**Given request:** Exactly as given, repeat all of the entries.
----- Material shown
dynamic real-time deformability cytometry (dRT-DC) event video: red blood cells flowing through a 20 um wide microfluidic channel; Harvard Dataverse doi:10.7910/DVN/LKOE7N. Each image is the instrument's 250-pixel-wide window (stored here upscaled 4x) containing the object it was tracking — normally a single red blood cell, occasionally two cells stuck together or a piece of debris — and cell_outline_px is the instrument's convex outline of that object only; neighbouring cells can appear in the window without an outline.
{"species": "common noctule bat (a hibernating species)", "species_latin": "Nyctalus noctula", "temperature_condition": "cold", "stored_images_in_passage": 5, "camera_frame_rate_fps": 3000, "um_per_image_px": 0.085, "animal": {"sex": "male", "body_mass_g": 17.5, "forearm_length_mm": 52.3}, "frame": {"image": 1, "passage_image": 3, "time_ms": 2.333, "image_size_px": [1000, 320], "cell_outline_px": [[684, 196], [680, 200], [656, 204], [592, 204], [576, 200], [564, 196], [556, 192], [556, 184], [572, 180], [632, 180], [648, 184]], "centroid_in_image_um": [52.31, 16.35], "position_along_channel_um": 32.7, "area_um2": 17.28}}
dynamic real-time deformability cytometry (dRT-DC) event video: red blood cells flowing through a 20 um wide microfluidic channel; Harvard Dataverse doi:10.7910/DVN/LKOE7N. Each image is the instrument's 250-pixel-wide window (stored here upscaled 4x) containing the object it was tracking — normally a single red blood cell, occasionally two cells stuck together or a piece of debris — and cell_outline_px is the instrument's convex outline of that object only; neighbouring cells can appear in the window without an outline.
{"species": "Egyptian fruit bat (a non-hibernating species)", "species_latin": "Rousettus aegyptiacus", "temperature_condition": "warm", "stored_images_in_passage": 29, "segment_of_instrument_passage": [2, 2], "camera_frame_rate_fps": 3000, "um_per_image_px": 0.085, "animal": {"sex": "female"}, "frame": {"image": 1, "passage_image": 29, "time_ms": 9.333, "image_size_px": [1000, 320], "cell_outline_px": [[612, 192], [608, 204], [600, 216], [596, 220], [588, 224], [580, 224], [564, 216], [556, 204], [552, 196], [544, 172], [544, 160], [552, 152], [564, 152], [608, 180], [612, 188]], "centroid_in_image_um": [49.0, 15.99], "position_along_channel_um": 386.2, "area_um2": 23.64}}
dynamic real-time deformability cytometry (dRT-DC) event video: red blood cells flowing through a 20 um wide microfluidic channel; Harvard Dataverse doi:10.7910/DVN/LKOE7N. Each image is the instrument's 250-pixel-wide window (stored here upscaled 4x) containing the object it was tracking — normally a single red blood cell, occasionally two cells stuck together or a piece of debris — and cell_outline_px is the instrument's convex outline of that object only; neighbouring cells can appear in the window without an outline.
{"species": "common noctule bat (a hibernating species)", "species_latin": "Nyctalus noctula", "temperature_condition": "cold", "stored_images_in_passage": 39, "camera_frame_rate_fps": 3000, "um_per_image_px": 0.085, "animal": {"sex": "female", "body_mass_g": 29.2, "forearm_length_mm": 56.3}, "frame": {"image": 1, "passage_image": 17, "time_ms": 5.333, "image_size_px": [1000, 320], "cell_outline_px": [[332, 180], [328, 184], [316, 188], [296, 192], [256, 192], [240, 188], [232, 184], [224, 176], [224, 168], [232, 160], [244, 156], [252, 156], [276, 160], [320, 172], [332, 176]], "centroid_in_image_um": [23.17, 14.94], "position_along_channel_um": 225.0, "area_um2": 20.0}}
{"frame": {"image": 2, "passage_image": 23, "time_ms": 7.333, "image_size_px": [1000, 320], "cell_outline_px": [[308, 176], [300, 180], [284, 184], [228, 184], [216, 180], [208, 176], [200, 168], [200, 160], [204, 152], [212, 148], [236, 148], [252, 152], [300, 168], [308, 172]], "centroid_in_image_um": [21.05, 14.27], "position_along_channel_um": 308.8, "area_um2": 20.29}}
----------
**Full output:**
dynamic real-time deformability cytometry (dRT-DC) event video: red blood cells flowing through a 20 um wide microfluidic channel; Harvard Dataverse doi:10.7910/DVN/LKOE7N. Each image is the instrument's 250-pixel-wide window (stored here upscaled 4x) containing the object it was tracking — normally a single red blood cell, occasionally two cells stuck together or a piece of debris — and cell_outline_px is the instrument's convex outline of that object only; neighbouring cells can appear in the window without an outline.
{"species": "common noctule bat (a hibernating species)", "species_latin": "Nyctalus noctula", "temperature_condition": "cold", "stored_images_in_passage": 5, "camera_frame_rate_fps": 3000, "um_per_image_px": 0.085, "animal": {"sex": "male", "body_mass_g": 17.5, "forearm_length_mm": 52.3}, "frame": {"image": 1, "passage_image": 3, "time_ms": 2.333, "image_size_px": [1000, 320], "cell_outline_px": [[684, 196], [680, 200], [656, 204], [592, 204], [576, 200], [564, 196], [556, 192], [556, 184], [572, 180], [632, 180], [648, 184]], "centroid_in_image_um": [52.31, 16.35], "position_along_channel_um": 32.7, "area_um2": 17.28}}
dynamic real-time deformability cytometry (dRT-DC) event video: red blood cells flowing through a 20 um wide microfluidic channel; Harvard Dataverse doi:10.7910/DVN/LKOE7N. Each image is the instrument's 250-pixel-wide window (stored here upscaled 4x) containing the object it was tracking — normally a single red blood cell, occasionally two cells stuck together or a piece of debris — and cell_outline_px is the instrument's convex outline of that object only; neighbouring cells can appear in the window without an outline.
{"species": "Egyptian fruit bat (a non-hibernating species)", "species_latin": "Rousettus aegyptiacus", "temperature_condition": "warm", "stored_images_in_passage": 29, "segment_of_instrument_passage": [2, 2], "camera_frame_rate_fps": 3000, "um_per_image_px": 0.085, "animal": {"sex": "female"}, "frame": {"image": 1, "passage_image": 29, "time_ms": 9.333, "image_size_px": [1000, 320], "cell_outline_px": [[612, 192], [608, 204], [600, 216], [596, 220], [588, 224], [580, 224], [564, 216], [556, 204], [552, 196], [544, 172], [544, 160], [552, 152], [564, 152], [608, 180], [612, 188]], "centroid_in_image_um": [49.0, 15.99], "position_along_channel_um": 386.2, "area_um2": 23.64}}
dynamic real-time deformability cytometry (dRT-DC) event video: red blood cells flowing through a 20 um wide microfluidic channel; Harvard Dataverse doi:10.7910/DVN/LKOE7N. Each image is the instrument's 250-pixel-wide window (stored here upscaled 4x) containing the object it was tracking — normally a single red blood cell, occasionally two cells stuck together or a piece of debris — and cell_outline_px is the instrument's convex outline of that object only; neighbouring cells can appear in the window without an outline.
{"species": "common noctule bat (a hibernating species)", "species_latin": "Nyctalus noctula", "temperature_condition": "cold", "stored_images_in_passage": 39, "camera_frame_rate_fps": 3000, "um_per_image_px": 0.085, "animal": {"sex": "female", "body_mass_g": 29.2, "forearm_length_mm": 56.3}, "frame": {"image": 1, "passage_image": 17, "time_ms": 5.333, "image_size_px": [1000, 320], "cell_outline_px": [[332, 180], [328, 184], [316, 188], [296, 192], [256, 192], [240, 188], [232, 184], [224, 176], [224, 168], [232, 160], [244, 156], [252, 156], [276, 160], [320, 172], [332, 176]], "centroid_in_image_um": [23.17, 14.94], "position_along_channel_um": 225.0, "area_um2": 20.0}}
{"frame": {"image": 2, "passage_image": 23, "time_ms": 7.333, "image_size_px": [1000, 320], "cell_outline_px": [[308, 176], [300, 180], [284, 184], [228, 184], [216, 180], [208, 176], [200, 168], [200, 160], [204, 152], [212, 148], [236, 148], [252, 152], [300, 168], [308, 172]], "centroid_in_image_um": [21.05, 14.27], "position_along_channel_um": 308.8, "area_um2": 20.29}}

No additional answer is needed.